* START Entries supplied *

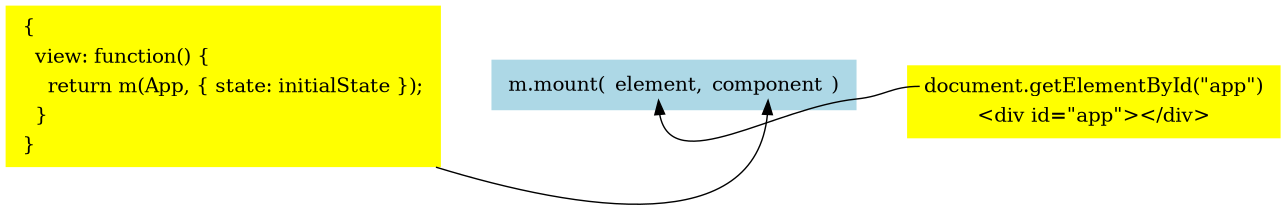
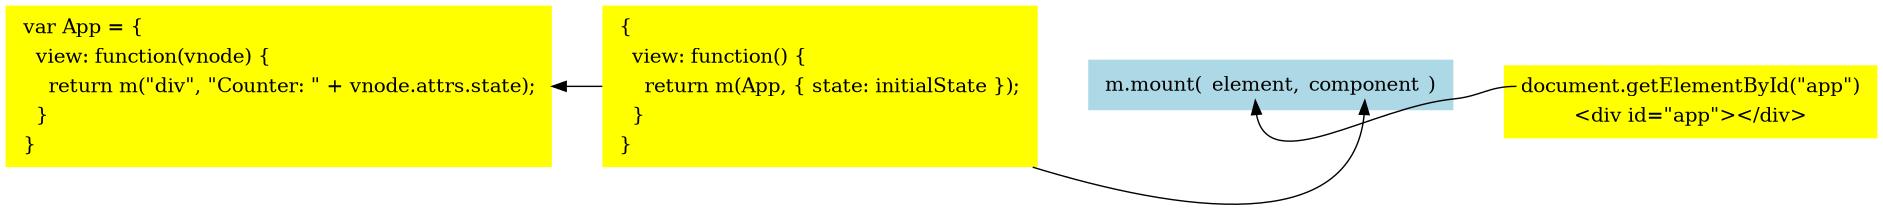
  digraph {
    rankdir=LR
    node [fillcolor=yellow shape=plaintext style=filled]
    edge [dir=back]
    n1 [fillcolor=lightblue label=<     <table border="0">       <tr>         <td>m.mount(</td>         <td port="element">element,</td>         <td port="component">component</td>         <td>)</td>       </tr>     </table>   >]
    n2 [label=<     <table border="0">       <tr>         <td port="app">document.getElementById("app")</td>       </tr>       <tr>         <td>&lt;div id="app"&gt;&lt;/div&gt;</td>       </tr>     </table>   >]
    n3 [label=<     <table border="0">       <tr>         <td port="mview" align="left">{</td>       </tr>       <tr>         <td align="left">  view: function() { </td>       </tr>       <tr>         <td align="left">    return m(App, { state: initialState });</td>       </tr>       <tr>         <td align="left">  }</td>       </tr>       <tr>         <td align="left">}</td>       </tr>     </table>   >]
+   n4 [label=<     <table border="0">       <tr>         <td port="mview" align="left">var App = {</td>       </tr>       <tr>         <td align="left">  view: function(vnode) { </td>       </tr>       <tr>         <td align="left">    return m("div", "Counter: " + vnode.attrs.state);</td>       </tr>       <tr>         <td align="left">  }</td>       </tr>       <tr>         <td align="left">}</td>       </tr>     </table>   >]
    n1 -> n2 [headport=app tailport=element]
    n3 -> n1 [headport=component dir=""]
+   n4 -> n3
  }
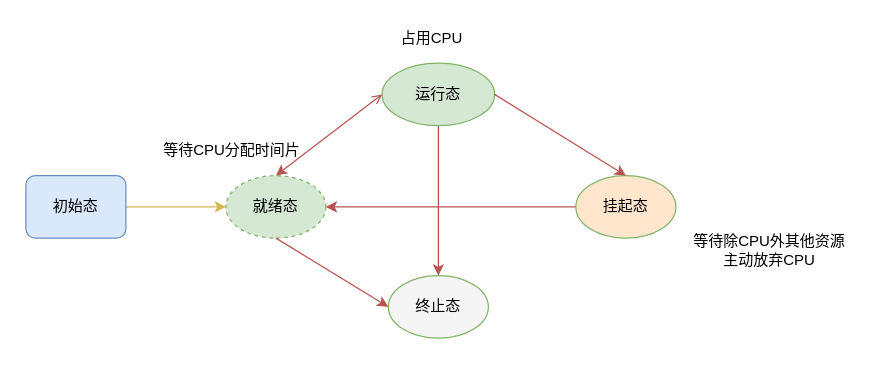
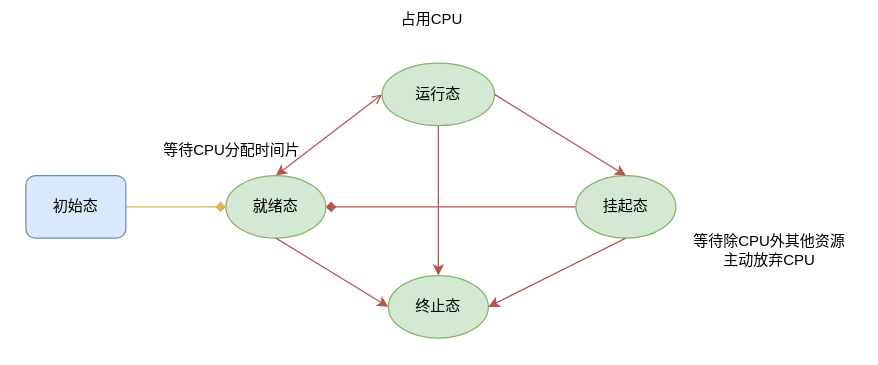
  <mxCell id="0" />
  <mxCell id="1" parent="0" />
- <mxCell id="2" style="edgeStyle=orthogonalEdgeStyle;rounded=0;orthogonalLoop=1;jettySize=auto;html=1;entryX=0;entryY=0.5;entryDx=0;entryDy=0;fillColor=#fff2cc;strokeColor=#d6b656;" edge="1" parent="1" source="3" target="4"><mxGeometry relative="1" as="geometry" /></mxCell>
+ <mxCell id="2" style="edgeStyle=orthogonalEdgeStyle;rounded=0;orthogonalLoop=1;jettySize=auto;html=1;entryX=0;entryY=0.5;entryDx=0;entryDy=0;fillColor=#fff2cc;strokeColor=#d6b656;endArrow=diamond;" edge="1" parent="1" source="3" target="4"><mxGeometry relative="1" as="geometry" /></mxCell>
  <mxCell id="3" value="初始态" style="whiteSpace=wrap;html=1;fillColor=#dae8fc;strokeColor=#6c8ebf;rounded=1;" vertex="1" parent="1"><mxGeometry x="20" y="140" width="80" height="50" as="geometry" /></mxCell>
- <mxCell id="4" value="就绪态" style="ellipse;whiteSpace=wrap;html=1;fillColor=#d5e8d4;strokeColor=#82b366;dashed=1;" vertex="1" parent="1"><mxGeometry x="180" y="140" width="80" height="50" as="geometry" /></mxCell>
+ <mxCell id="4" value="就绪态" style="ellipse;whiteSpace=wrap;html=1;fillColor=#d5e8d4;strokeColor=#82b366;" vertex="1" parent="1"><mxGeometry x="180" y="140" width="80" height="50" as="geometry" /></mxCell>
  <mxCell id="5" style="edgeStyle=orthogonalEdgeStyle;rounded=0;orthogonalLoop=1;jettySize=auto;html=1;entryX=0.5;entryY=0;entryDx=0;entryDy=0;fillColor=#f8cecc;strokeColor=#b85450;" edge="1" parent="1" source="6" target="7"><mxGeometry relative="1" as="geometry" /></mxCell>
  <mxCell id="6" value="运行态" style="ellipse;whiteSpace=wrap;html=1;fillColor=#d5e8d4;strokeColor=#82b366;" vertex="1" parent="1"><mxGeometry x="305" y="50" width="90" height="50" as="geometry" /></mxCell>
- <mxCell id="7" value="终止态" style="ellipse;whiteSpace=wrap;html=1;fillColor=#f5f5f5;strokeColor=#82b366;" vertex="1" parent="1"><mxGeometry x="310" y="220" width="80" height="50" as="geometry" /></mxCell>
- <mxCell id="8" style="edgeStyle=orthogonalEdgeStyle;rounded=0;orthogonalLoop=1;jettySize=auto;html=1;entryX=1;entryY=0.5;entryDx=0;entryDy=0;fillColor=#f8cecc;strokeColor=#b85450;" edge="1" parent="1" source="9" target="4"><mxGeometry relative="1" as="geometry" /></mxCell>
- <mxCell id="9" value="挂起态" style="ellipse;whiteSpace=wrap;html=1;fillColor=#ffe6cc;strokeColor=#82b366;" vertex="1" parent="1"><mxGeometry x="460" y="140" width="80" height="50" as="geometry" /></mxCell>
+ <mxCell id="7" value="终止态" style="ellipse;whiteSpace=wrap;html=1;fillColor=#d5e8d4;strokeColor=#82b366;" vertex="1" parent="1"><mxGeometry x="310" y="220" width="80" height="50" as="geometry" /></mxCell>
+ <mxCell id="8" style="edgeStyle=orthogonalEdgeStyle;rounded=0;orthogonalLoop=1;jettySize=auto;html=1;entryX=1;entryY=0.5;entryDx=0;entryDy=0;fillColor=#f8cecc;strokeColor=#b85450;endArrow=diamond;" edge="1" parent="1" source="9" target="4"><mxGeometry relative="1" as="geometry" /></mxCell>
+ <mxCell id="9" value="挂起态" style="ellipse;whiteSpace=wrap;html=1;fillColor=#d5e8d4;strokeColor=#82b366;" vertex="1" parent="1"><mxGeometry x="460" y="140" width="80" height="50" as="geometry" /></mxCell>
  <mxCell id="10" value="" style="endArrow=open;startArrow=classic;html=1;exitX=0.5;exitY=0;exitDx=0;exitDy=0;entryX=0;entryY=0.5;entryDx=0;entryDy=0;fillColor=#f8cecc;strokeColor=#b85450;" edge="1" parent="1" source="4" target="6"><mxGeometry width="50" height="50" relative="1" as="geometry"><mxPoint x="250" y="100" as="sourcePoint" /><mxPoint x="300" y="50" as="targetPoint" /></mxGeometry></mxCell>
  <mxCell id="11" value="" style="endArrow=classic;html=1;exitX=0.5;exitY=1;exitDx=0;exitDy=0;entryX=0;entryY=0.5;entryDx=0;entryDy=0;fillColor=#f8cecc;strokeColor=#b85450;" edge="1" parent="1" source="4" target="7"><mxGeometry width="50" height="50" relative="1" as="geometry"><mxPoint x="260" y="300" as="sourcePoint" /><mxPoint x="310" y="250" as="targetPoint" /></mxGeometry></mxCell>
+ <mxCell id="12" value="" style="endArrow=classic;html=1;entryX=1;entryY=0.5;entryDx=0;entryDy=0;exitX=0.5;exitY=1;exitDx=0;exitDy=0;fillColor=#f8cecc;strokeColor=#b85450;" edge="1" parent="1" source="9" target="7"><mxGeometry width="50" height="50" relative="1" as="geometry"><mxPoint x="550" y="290" as="sourcePoint" /><mxPoint x="600" y="240" as="targetPoint" /></mxGeometry></mxCell>
  <mxCell id="13" value="" style="endArrow=classic;html=1;exitX=1;exitY=0.5;exitDx=0;exitDy=0;entryX=0.5;entryY=0;entryDx=0;entryDy=0;fillColor=#f8cecc;strokeColor=#b85450;" edge="1" parent="1" source="6" target="9"><mxGeometry width="50" height="50" relative="1" as="geometry"><mxPoint x="560" y="90" as="sourcePoint" /><mxPoint x="610" y="40" as="targetPoint" /></mxGeometry></mxCell>
- <mxCell id="14" value="占用CPU" style="text;html=1;strokeColor=none;fillColor=none;align=center;verticalAlign=middle;whiteSpace=wrap;rounded=0;" vertex="1" parent="1"><mxGeometry x="310" y="20" width="70" height="20" as="geometry" /></mxCell>
+ <mxCell id="14" value="占用CPU" style="text;html=1;strokeColor=none;fillColor=none;align=center;verticalAlign=middle;whiteSpace=wrap;rounded=0;" vertex="1" parent="1"><mxGeometry x="310" y="5" width="70" height="20" as="geometry" /></mxCell>
  <mxCell id="15" value="等待CPU分配时间片" style="text;html=1;strokeColor=none;fillColor=none;align=center;verticalAlign=middle;whiteSpace=wrap;rounded=0;" vertex="1" parent="1"><mxGeometry x="120" y="110" width="130" height="20" as="geometry" /></mxCell>
  <mxCell id="16" value="等待除CPU外其他资源主动放弃CPU" style="text;html=1;strokeColor=none;fillColor=none;align=center;verticalAlign=middle;whiteSpace=wrap;rounded=0;" vertex="1" parent="1"><mxGeometry x="550" y="190" width="130" height="20" as="geometry" /></mxCell>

* END Entries supplied *

## Problem:
Reproduce, word for word, the lines of the entries above from the beginning through the line that contains "n1 [fillcolor=lightblue label=<", including that line. Leave the pictures out of your copy.

## Written reply:
  digraph {
    rankdir=LR
    node [fillcolor=yellow shape=plaintext style=filled]
    edge [dir=back]
    n1 [fillcolor=lightblue label=<     <table border="0">       <tr>         <td>m.mount(</td>         <td port="element">element,</td>         <td port="component">component</td>         <td>)</td>       </tr>     </table>   >]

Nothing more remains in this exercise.